* Start TEXT BLOCK *

Fellini’s death in November last year triggered off a period of mourning – not only for Fellini himself but also for the passing of a cinema which the mourners had loved and which each felt in their own way they had helped to create. With a rolling of heads and drums, the occasion of his death turned itself, if only for a moment, into an open invitation to a festive encounter with the past – a time when European film-makers were, by their sheer power, dimming the lights of Hollywood and film-going had transformed itself into an almost weekly appointment with various lords of misrule.
Cinema then seemed to be a site where life’s daily priorities could be continuously redrafted, for in the overwhelming presence of God, Family, Nation and Order, it provided one of the few spaces where one could see what other choices could be made and what these choices could lead to – depending, of course, which film your friends or enemies had last defended or attacked.
Along with these memories and burning looks cast on Fellini’s coffin came also the plaintive questions: why has cinema become so thunderingly dull? Why is it no longer full of personalities? The answer, regretfully, was staring them in the face – the clowns had become kings and the jesters marginalised philosophers. Fellini and company had worked their disorders in a once-ordered world where images were still scarce, cinema rivalled the altar, aesthetics had a grounding in morality and the image was still moored to a cinema that had discovered and was still discovering the world. One was then only just beginning to feel ill at ease in an over-interpreted world, and we were not yet living in a time when wanting to believe had taken over from believing.
The shamans of cinema did not have to work in the overheated stock exchange of images that is now called ‘The Media’. Working between the immediately experienced and the not-yet-conscious, the shamans’ images were inscribed with a sense of the ‘possible’ – a presentiment of future freedom and doubts.
And yet the mourners, looking at the photographs of the coffin and pleading for a return of that cinema, could not come to grips with the sad fact that a combination of official recognition and reward, and the new and ever-increasing traffic of images, had robbed our shamans of their power and the cinema of its sting.
What’s more, the community of shared critical assumptions which one could either agree or disagree with and which had done so much to make that cinema live, has all but disappeared. As in everything else, the last heartbeat of the 19th century finds it difficult to throb in the 21st. The shamans themselves were aware of this. The dreamers of I Vitelloni had become the lost and disabused souls of Fred and Ginger; the nihilist Pierrot Le Fou, who was so keen to necklace himself with dynamite painted Cezanne blue, was now fighting suffocation by graven images; and the wanderers of L’Avventura had now to ‘blow up’ reality in order to see it. The world had moved on. What had once been a feeling that one could not miss at any cost a visit to the cinema had given way to that always and permanently delayed gratification of ‘seeing the video’. The cinema was no longer in the grip of that fever which had done so much to activate and legislate our dreams in the 60s and 70s.

* End TEXT BLOCK *
* Start SUPPLIED ENTRIES *

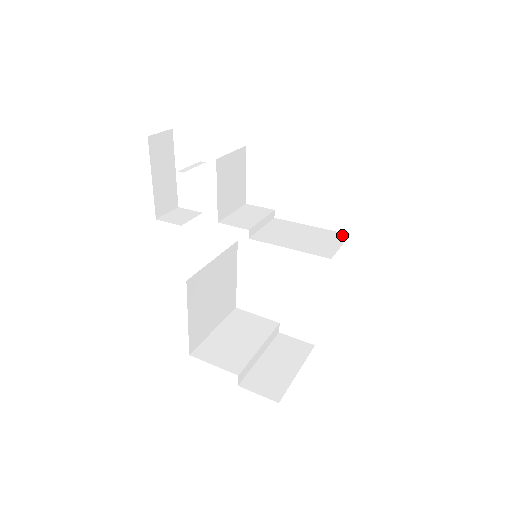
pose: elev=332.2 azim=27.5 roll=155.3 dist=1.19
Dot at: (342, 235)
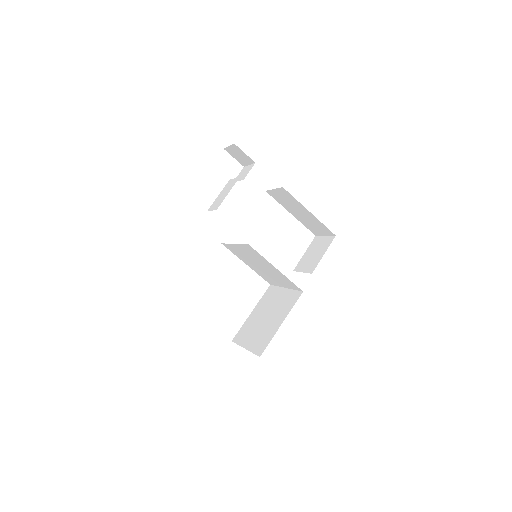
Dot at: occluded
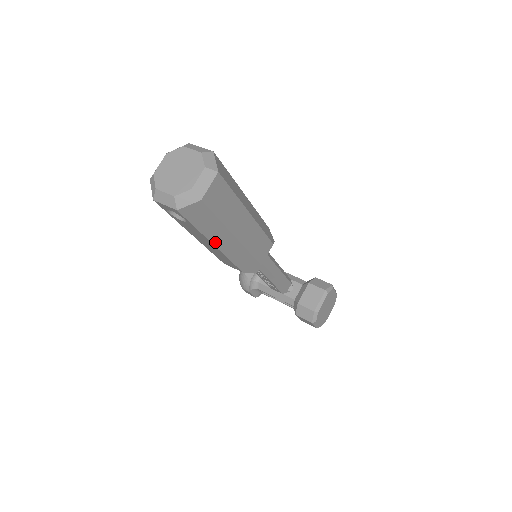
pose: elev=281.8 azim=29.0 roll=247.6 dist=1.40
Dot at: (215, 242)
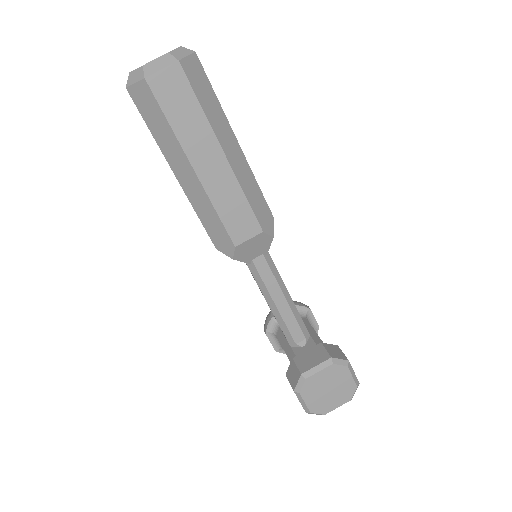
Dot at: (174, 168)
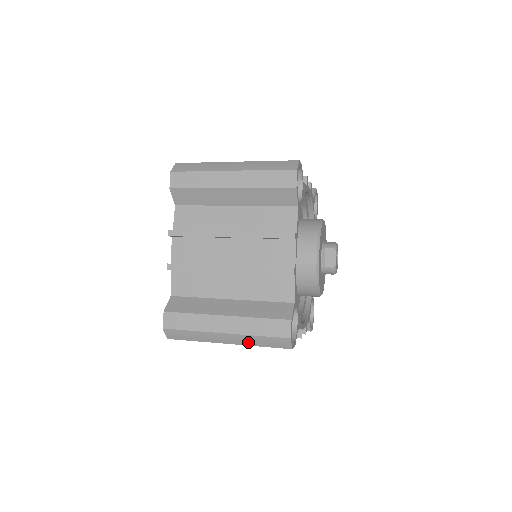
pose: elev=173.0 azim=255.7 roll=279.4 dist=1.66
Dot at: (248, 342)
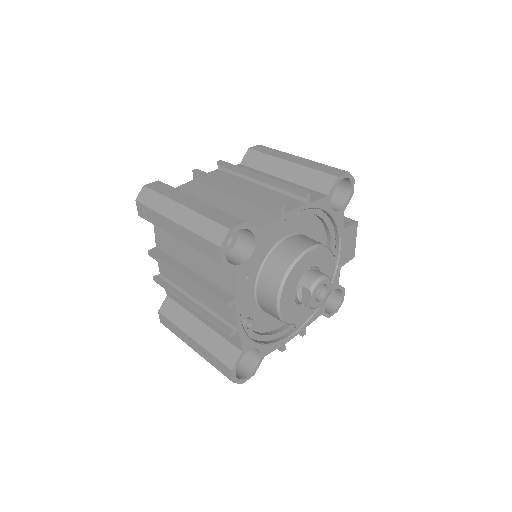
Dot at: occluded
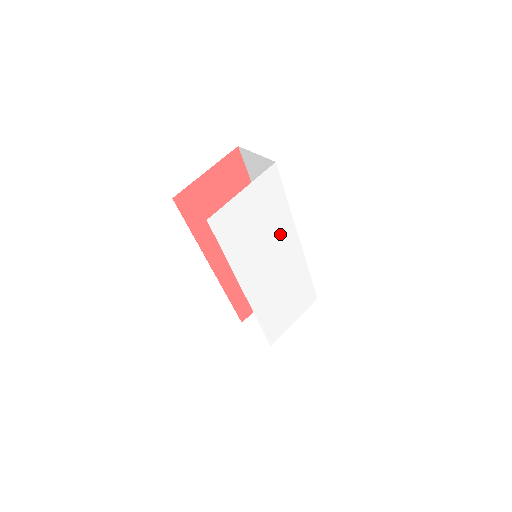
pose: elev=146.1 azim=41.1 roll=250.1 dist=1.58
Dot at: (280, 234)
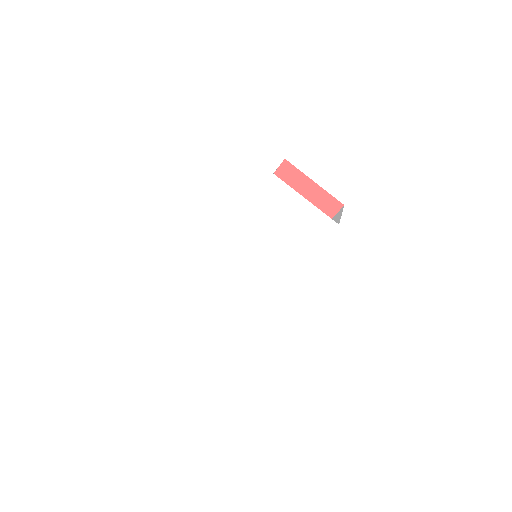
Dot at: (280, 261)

* End SUPPLIED ENTRIES *

WHAT YOU NEED TO DO. In the essay on Fellini's death, what had replaced the feeling that one could not miss a visit to the cinema at any cost? Please rely only on the essay on Fellini's death, not on the entries.

OUTPUT BELOW. The always and permanently delayed gratification of "seeing the video."